TASK OBJECTIVE — Copy out the full passage on welfare programs and the family, word for word.

SOURCE DOCUMENT —
--- START ---

We unwind it at our peril.

Heavy handed approaches to wholesale replacement of the family with politically contrived creations are not the ones to worry about. How long did the New Soviet Man last? How many of us grew up on a kibbutz? Rather, it's the steady unlacing of family ties by the helping hand of the Nanny State that represents the gravest threat. All done with the best of intentions.

We saw it first when the wrecking ball of welfare came through in the 1960s and 70s, tearing apart inner city black families in an effort to rescue them from poverty. Absent fathers and out of wedlock children unleashed a generation of feral youth, many of whom became wards of the criminal justice system.

Absent a strong parental hand, educational achievement collapsed. Economic failure inevitably followed, calling for an expansion of the welfare system that was its proximate cause. A culture of victimization and entitlement took root, symbolized by charismatic agitprop activists like the Reverend Al Sharpton.

The unfamilied, uneducated, and promiscuously fecund begat more of the same until they constituted a large enough voting block to form a reliable constituency for many urban politicians. The impact on our cities was profound. Bill Clinton's welfare reform recognized the problem for what it was and valiantly tried to fix it, but by then the damage was done. Attempts to put Humpty Dumpty together again have since been met with derision, even when led by prominent black leaders like Bill Cosby. Once a culture kills off the family it's hard to bring it back.

Medicaid has been doing its part to weaken the bonds of kinship by fostering a growing movement to artificially impoverish the elderly. Established as a safety net for the indigent and now providing support for 64 million Americans at a state and federal cost approaching half a trillion dollars per year, Medicaid has strict rules governing both the income and asset levels of prospective recipients. Like any welfare program, if you either earn or own too much you don't qualify.

This often leaves family members in a quandary. Do we help take care of grandma, allowing her to stretch her life savings, or do we strip her of her assets and shift the burden onto the public? An entire legal specialty known as Medicaid Planning has emerged to help adult children evade the increasingly complex roadblocks that have been erected to forestall artificial impoverishment. And yet the practice grows just as the concept of family responsibility disappears.

--- END ---

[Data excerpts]
--- START ---

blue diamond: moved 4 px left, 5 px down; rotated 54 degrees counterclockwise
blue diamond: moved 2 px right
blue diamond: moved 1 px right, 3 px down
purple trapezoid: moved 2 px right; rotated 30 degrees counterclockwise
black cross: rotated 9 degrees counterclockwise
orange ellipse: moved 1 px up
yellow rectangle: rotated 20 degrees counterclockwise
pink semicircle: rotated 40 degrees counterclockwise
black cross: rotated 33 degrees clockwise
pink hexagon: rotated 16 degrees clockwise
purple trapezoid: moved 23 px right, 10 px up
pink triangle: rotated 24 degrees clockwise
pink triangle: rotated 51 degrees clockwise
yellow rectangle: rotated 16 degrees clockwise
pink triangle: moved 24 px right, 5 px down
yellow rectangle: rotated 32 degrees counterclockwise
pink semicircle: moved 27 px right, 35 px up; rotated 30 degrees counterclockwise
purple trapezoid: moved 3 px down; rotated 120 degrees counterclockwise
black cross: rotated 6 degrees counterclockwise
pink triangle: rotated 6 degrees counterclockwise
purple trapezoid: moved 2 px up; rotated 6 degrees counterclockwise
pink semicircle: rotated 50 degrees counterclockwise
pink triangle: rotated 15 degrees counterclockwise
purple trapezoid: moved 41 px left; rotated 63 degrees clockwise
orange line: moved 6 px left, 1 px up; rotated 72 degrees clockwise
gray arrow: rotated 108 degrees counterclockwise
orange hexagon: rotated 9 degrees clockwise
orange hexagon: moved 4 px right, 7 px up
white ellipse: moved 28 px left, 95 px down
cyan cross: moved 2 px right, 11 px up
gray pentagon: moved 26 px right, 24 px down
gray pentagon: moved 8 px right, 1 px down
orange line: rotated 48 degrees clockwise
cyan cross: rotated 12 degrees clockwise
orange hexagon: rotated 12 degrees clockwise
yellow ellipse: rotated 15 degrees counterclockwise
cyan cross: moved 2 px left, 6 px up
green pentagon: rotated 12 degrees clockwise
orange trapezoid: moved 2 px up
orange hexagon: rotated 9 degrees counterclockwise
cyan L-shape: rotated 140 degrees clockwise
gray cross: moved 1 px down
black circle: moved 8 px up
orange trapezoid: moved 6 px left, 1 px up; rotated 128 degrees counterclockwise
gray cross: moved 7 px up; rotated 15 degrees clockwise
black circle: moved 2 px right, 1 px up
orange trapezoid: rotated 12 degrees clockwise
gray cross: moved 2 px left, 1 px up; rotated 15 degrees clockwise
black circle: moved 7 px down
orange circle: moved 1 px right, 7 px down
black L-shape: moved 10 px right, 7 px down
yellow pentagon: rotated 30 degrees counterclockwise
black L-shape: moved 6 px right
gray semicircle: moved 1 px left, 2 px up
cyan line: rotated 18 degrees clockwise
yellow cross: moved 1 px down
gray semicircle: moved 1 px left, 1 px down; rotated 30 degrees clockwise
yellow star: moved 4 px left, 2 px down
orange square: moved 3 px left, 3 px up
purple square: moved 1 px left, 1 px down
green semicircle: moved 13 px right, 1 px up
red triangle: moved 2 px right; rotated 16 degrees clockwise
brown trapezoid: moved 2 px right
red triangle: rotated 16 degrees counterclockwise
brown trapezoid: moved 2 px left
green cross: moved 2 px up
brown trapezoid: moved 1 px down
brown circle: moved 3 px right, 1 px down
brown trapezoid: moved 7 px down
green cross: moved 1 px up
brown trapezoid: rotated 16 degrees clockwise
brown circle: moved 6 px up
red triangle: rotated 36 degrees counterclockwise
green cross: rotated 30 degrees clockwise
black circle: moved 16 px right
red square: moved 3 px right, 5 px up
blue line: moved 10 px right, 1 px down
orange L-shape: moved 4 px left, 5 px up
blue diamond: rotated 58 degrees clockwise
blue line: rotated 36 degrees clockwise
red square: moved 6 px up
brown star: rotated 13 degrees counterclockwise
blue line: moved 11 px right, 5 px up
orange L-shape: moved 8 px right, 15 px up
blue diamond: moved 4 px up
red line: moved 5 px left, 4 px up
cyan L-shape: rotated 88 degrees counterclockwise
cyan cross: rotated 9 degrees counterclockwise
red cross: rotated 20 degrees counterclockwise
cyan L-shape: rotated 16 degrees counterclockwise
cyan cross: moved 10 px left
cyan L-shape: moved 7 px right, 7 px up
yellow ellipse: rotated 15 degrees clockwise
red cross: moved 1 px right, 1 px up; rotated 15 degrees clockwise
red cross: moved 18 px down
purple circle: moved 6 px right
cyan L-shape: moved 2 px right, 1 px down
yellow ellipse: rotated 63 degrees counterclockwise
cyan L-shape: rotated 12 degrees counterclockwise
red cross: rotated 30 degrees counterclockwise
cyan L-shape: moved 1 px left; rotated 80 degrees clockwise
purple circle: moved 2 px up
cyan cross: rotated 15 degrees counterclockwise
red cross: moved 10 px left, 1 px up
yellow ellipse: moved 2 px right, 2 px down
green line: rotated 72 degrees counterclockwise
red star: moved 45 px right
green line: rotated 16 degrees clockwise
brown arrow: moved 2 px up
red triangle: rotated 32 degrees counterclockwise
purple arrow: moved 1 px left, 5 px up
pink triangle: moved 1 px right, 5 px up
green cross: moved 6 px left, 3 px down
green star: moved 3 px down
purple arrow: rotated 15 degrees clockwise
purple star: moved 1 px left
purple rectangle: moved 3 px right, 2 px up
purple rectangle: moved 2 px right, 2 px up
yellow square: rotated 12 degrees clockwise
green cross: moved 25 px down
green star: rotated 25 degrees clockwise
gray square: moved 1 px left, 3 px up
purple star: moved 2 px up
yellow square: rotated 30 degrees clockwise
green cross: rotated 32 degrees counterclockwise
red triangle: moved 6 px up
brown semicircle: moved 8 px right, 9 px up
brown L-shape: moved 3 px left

--- END ---

COMPLETED EXERCISE —
We unwind it at our peril.

Heavy handed approaches to wholesale replacement of the family with politically contrived creations are not the ones to worry about. How long did the New Soviet Man last? How many of us grew up on a kibbutz? Rather, it's the steady unlacing of family ties by the helping hand of the Nanny State that represents the gravest threat. All done with the best of intentions.

We saw it first when the wrecking ball of welfare came through in the 1960s and 70s, tearing apart inner city black families in an effort to rescue them from poverty. Absent fathers and out of wedlock children unleashed a generation of feral youth, many of whom became wards of the criminal justice system.

Absent a strong parental hand, educational achievement collapsed. Economic failure inevitably followed, calling for an expansion of the welfare system that was its proximate cause. A culture of victimization and entitlement took root, symbolized by charismatic agitprop activists like the Reverend Al Sharpton.

The unfamilied, uneducated, and promiscuously fecund begat more of the same until they constituted a large enough voting block to form a reliable constituency for many urban politicians. The impact on our cities was profound. Bill Clinton's welfare reform recognized the problem for what it was and valiantly tried to fix it, but by then the damage was done. Attempts to put Humpty Dumpty together again have since been met with derision, even when led by prominent black leaders like Bill Cosby. Once a culture kills off the family it's hard to bring it back.

Medicaid has been doing its part to weaken the bonds of kinship by fostering a growing movement to artificially impoverish the elderly. Established as a safety net for the indigent and now providing support for 64 million Americans at a state and federal cost approaching half a trillion dollars per year, Medicaid has strict rules governing both the income and asset levels of prospective recipients. Like any welfare program, if you either earn or own too much you don't qualify.

This often leaves family members in a quandary. Do we help take care of grandma, allowing her to stretch her life savings, or do we strip her of her assets and shift the burden onto the public? An entire legal specialty known as Medicaid Planning has emerged to help adult children evade the increasingly complex roadblocks that have been erected to forestall artificial impoverishment. And yet the practice grows just as the concept of family responsibility disappears.